The LDL4HELTA project

The linked data lexicography for high-end language technology application (LDL4HELTA, http://ldl4.com/) project aims at solving the issues described above by combining lexicography with Linked Data and integrating high quality closed data sources with open data to develop new Language Technology methods and tools. The project is part of the EUREKA bilateral Austria-Israel R&D framework and is led by Semantic Web Company (SWC) and K Dictionaries (KD), and has scholarly support mainly from the Austrian Academy of Sciences and the Polytechnic University of Madrid.

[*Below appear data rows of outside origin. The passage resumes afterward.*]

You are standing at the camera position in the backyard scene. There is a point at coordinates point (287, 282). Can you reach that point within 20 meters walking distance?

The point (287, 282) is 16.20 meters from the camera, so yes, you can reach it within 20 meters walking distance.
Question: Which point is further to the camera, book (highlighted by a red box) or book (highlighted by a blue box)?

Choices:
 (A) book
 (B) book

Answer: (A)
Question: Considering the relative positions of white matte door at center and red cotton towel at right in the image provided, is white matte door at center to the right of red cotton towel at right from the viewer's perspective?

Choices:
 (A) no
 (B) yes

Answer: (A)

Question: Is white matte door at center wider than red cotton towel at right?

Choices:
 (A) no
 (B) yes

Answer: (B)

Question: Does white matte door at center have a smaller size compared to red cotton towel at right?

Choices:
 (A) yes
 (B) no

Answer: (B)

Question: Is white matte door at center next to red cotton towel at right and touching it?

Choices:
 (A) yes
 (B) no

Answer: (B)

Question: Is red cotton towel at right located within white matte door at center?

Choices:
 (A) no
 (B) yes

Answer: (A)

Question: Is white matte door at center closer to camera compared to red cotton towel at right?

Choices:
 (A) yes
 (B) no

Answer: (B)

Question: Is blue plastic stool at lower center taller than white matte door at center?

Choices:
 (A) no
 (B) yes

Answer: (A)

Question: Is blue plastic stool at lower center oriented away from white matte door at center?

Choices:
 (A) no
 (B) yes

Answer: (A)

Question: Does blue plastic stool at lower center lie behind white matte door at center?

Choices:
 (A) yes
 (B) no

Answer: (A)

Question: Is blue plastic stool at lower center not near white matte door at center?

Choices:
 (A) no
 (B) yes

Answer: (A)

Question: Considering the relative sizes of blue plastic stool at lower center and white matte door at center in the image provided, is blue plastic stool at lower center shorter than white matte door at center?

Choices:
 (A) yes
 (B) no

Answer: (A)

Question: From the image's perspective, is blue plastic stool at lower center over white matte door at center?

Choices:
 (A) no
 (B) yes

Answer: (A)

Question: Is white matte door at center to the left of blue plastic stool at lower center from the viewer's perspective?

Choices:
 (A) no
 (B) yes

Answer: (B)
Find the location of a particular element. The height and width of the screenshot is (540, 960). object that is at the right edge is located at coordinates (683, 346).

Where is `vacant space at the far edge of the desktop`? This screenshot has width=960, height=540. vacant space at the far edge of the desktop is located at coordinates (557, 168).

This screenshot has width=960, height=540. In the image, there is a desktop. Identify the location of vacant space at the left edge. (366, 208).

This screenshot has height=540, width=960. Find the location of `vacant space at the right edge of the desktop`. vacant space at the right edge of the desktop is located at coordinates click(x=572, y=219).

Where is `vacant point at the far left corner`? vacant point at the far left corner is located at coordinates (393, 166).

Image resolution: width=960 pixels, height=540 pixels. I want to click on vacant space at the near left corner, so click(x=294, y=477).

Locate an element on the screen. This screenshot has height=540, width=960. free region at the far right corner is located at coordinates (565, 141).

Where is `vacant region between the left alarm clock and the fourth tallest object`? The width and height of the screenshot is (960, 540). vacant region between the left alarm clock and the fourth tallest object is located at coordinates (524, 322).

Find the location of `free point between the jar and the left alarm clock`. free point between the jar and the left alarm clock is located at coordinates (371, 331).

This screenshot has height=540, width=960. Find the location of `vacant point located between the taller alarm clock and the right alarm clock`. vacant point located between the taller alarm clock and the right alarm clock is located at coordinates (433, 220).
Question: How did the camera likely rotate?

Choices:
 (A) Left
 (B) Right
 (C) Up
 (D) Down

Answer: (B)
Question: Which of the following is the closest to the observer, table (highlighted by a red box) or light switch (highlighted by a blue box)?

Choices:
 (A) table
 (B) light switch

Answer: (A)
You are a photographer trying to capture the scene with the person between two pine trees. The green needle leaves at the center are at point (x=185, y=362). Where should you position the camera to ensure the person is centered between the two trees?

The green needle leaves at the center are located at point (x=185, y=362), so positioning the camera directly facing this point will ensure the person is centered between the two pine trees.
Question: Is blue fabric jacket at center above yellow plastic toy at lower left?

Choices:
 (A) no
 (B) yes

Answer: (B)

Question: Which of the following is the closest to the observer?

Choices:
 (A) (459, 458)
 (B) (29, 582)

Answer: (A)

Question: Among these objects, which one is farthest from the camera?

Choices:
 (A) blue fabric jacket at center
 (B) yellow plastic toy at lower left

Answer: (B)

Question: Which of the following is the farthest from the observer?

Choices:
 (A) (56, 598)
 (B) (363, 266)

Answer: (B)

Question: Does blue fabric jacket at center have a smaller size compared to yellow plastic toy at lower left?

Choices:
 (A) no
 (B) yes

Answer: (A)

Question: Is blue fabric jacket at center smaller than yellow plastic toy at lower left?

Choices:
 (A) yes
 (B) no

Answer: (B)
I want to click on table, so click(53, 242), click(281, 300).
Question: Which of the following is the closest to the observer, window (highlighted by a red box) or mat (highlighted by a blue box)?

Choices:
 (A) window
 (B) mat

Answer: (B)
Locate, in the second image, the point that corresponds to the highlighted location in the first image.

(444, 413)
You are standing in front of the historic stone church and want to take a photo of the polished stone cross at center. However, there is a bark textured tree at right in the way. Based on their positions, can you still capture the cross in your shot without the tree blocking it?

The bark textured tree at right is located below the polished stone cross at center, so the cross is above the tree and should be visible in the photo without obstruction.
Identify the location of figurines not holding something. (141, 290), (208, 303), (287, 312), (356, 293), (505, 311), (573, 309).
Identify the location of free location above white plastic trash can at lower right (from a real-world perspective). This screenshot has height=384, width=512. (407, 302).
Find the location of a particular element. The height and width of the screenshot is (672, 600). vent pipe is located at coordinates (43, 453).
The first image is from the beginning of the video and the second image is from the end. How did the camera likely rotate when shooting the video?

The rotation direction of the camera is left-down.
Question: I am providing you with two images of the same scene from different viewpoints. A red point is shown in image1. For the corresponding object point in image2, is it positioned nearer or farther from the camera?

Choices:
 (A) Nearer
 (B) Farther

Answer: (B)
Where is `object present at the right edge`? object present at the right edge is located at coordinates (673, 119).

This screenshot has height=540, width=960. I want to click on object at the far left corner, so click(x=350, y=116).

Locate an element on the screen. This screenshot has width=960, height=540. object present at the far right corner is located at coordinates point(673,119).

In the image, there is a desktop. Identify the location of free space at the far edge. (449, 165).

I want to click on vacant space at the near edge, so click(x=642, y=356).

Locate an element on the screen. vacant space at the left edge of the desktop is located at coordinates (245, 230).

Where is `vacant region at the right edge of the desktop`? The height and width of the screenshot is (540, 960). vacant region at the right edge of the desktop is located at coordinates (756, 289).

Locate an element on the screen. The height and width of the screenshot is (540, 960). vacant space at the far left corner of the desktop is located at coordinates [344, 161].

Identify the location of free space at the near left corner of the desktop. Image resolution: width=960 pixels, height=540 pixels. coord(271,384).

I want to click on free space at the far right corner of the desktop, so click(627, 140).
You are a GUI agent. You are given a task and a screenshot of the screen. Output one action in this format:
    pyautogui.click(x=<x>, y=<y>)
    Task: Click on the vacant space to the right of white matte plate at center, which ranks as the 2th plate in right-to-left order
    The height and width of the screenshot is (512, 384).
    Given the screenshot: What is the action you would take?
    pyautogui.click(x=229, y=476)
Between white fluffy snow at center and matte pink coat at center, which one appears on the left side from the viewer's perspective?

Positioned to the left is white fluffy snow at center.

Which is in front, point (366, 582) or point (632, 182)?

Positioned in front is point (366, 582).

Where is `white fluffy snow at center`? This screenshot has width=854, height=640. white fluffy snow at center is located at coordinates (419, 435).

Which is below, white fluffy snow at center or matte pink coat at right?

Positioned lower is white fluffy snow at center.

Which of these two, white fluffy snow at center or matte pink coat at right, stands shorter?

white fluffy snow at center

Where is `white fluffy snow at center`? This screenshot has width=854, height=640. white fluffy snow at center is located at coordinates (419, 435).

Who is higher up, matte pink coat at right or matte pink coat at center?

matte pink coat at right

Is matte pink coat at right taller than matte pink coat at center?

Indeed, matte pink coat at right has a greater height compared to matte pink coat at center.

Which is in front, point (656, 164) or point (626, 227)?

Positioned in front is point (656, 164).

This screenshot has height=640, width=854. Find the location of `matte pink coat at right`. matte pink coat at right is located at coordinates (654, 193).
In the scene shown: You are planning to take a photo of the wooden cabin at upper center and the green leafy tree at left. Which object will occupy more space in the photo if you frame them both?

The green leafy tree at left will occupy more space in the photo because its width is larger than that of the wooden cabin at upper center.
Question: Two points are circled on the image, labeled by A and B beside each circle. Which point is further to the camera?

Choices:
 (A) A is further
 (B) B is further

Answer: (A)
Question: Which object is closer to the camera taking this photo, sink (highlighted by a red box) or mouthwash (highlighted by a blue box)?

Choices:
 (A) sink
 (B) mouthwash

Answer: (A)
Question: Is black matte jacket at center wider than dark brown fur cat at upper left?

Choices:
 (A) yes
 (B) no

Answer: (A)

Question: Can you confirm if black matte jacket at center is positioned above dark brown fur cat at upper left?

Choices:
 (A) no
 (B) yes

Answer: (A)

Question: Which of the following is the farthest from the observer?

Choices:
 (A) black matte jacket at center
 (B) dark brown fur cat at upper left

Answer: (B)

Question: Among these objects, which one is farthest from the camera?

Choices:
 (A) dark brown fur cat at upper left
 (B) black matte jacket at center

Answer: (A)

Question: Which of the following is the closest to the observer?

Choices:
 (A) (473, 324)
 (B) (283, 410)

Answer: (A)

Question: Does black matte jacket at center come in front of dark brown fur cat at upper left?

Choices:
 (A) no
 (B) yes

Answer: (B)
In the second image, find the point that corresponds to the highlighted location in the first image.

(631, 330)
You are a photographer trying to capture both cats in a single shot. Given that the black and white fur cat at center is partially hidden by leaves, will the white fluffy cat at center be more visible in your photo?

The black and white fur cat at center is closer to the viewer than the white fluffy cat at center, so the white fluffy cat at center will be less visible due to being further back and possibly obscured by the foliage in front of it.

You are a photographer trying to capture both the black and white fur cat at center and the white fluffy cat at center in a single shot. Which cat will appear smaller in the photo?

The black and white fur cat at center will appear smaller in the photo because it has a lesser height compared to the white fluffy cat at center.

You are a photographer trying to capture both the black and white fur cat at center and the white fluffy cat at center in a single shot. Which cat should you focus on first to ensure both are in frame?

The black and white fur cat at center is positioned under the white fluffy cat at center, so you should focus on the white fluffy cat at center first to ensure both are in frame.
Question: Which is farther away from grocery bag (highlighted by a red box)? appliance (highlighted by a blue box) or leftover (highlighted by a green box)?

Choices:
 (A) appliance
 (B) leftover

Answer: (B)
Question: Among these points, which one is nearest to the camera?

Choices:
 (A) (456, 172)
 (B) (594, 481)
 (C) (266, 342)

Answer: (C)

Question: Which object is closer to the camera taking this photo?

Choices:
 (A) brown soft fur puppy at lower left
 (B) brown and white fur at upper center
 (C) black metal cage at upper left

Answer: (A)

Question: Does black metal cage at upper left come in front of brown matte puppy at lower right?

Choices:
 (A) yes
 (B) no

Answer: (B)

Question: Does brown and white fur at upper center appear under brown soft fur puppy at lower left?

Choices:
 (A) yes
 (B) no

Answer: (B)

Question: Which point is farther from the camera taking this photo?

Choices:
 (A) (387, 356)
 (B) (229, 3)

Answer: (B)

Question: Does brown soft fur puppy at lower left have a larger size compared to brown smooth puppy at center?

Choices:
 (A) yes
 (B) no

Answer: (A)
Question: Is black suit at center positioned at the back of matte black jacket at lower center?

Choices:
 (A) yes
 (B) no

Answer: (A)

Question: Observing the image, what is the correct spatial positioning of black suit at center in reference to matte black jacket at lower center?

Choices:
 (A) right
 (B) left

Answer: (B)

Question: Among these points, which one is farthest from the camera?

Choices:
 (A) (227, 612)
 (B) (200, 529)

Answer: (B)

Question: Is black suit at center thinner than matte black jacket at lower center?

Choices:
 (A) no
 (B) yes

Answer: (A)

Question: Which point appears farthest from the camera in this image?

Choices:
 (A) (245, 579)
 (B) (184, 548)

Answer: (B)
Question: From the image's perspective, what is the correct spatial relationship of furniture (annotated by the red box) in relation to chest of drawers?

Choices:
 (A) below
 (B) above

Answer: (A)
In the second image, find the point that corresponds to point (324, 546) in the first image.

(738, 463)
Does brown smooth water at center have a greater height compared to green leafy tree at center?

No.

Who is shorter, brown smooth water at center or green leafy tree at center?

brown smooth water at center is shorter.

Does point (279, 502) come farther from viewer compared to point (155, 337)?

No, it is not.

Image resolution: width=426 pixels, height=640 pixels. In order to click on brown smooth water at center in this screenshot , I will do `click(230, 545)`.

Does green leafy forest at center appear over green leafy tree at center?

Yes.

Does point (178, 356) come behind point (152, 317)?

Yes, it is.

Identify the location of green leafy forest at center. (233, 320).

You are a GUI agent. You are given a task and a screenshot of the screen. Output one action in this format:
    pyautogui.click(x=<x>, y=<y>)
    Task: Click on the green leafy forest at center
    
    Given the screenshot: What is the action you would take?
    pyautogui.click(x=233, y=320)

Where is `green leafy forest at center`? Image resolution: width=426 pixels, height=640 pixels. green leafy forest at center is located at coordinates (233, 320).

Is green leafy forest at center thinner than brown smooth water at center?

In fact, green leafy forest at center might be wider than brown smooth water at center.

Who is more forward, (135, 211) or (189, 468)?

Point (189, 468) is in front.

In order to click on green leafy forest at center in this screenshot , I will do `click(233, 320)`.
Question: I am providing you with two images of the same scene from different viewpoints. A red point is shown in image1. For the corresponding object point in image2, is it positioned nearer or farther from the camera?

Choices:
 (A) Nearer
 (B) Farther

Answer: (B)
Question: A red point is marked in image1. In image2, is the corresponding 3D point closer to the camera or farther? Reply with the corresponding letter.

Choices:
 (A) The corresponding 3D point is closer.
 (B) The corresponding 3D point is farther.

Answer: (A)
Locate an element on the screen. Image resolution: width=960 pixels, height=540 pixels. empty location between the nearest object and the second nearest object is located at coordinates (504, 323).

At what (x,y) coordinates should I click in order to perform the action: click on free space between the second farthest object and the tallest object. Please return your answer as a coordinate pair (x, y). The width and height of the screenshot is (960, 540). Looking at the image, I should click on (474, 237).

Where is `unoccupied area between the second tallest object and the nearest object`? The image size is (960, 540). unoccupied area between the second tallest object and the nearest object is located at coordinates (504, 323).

The aim of the project is to combine the lexical resources of KD from multilingual and pedagogical lexicography with the technical expertise of SWC in semantic technologies, the Semantic Web and LD to develop new products and services for the international LT market that will offer a clear competitive edge over competitors to answer the fast-growing demands for language-independent or specific-language and cross-language solutions to enable cross-lingual search or multilingual data management approaches.

To provide such solutions, a multilingual metadata and data management approach is needed, and this is where SWC’s PoolParty Semantic Suite (http://www.poolparty.biz/) comes into play. As PoolParty follows W3C semantic web standards (http:// w3.org/standards/semanticweb/) like SKOS (http://w3.org/2004/02/skos/), it already integrates language-independent-based technologies. However, as regards text analysis and text extraction, the ability to process multilingual information and data is key for success – which means that such systems need to speak as many languages as possible.

The cooperation with KD in the course of the LDL4HELTA project is enabling the PoolParty Semantic Suite to continuously “learn to speak” more and more languages more precisely, by making use of KD’s rich monolingual, bilingual and multilingual content and its know-how in lexicography as a base for improved multi-language text analysis and processing.

One focus of LDL4HELTA is to model and convert KD data into RDF format (Resource Description Framework) and furthermore enrich this RDF data by 3rd party sources making use of Linked Data Design Principles by Tim Berners Lee (https://www.w3.org/DesignIssues/LinkedData.html) to finally make use of a SPARQL endpoint as an API to enable complex and flexile querying over this data.

The 2nd focus of the project is to improve Word Sense Disambiguation (WSD) in regards to entity extraction and semantic annotation. Here we work on a combination of methods as (i) using dictionary data (ii) using Thesauri and knowledge models, (iii) making use of corpora and freely available lexical resources and finally (iv) by integrating users-first-choice mechanisms.

The project started in July 2015 for 24-month duration. It is supported by an advisory board including Christian Chiarcos (Goethe University, Frankfurt), Orri Erling (Google), Asunción Gómez Pérez (Universidad Politécnica de Madrid), Sebastian Hellmann (Leipzig University), Alon Itai (Technion, Haifa), and Eveline Wandl-Wogt (Austrian Academy of Sciences).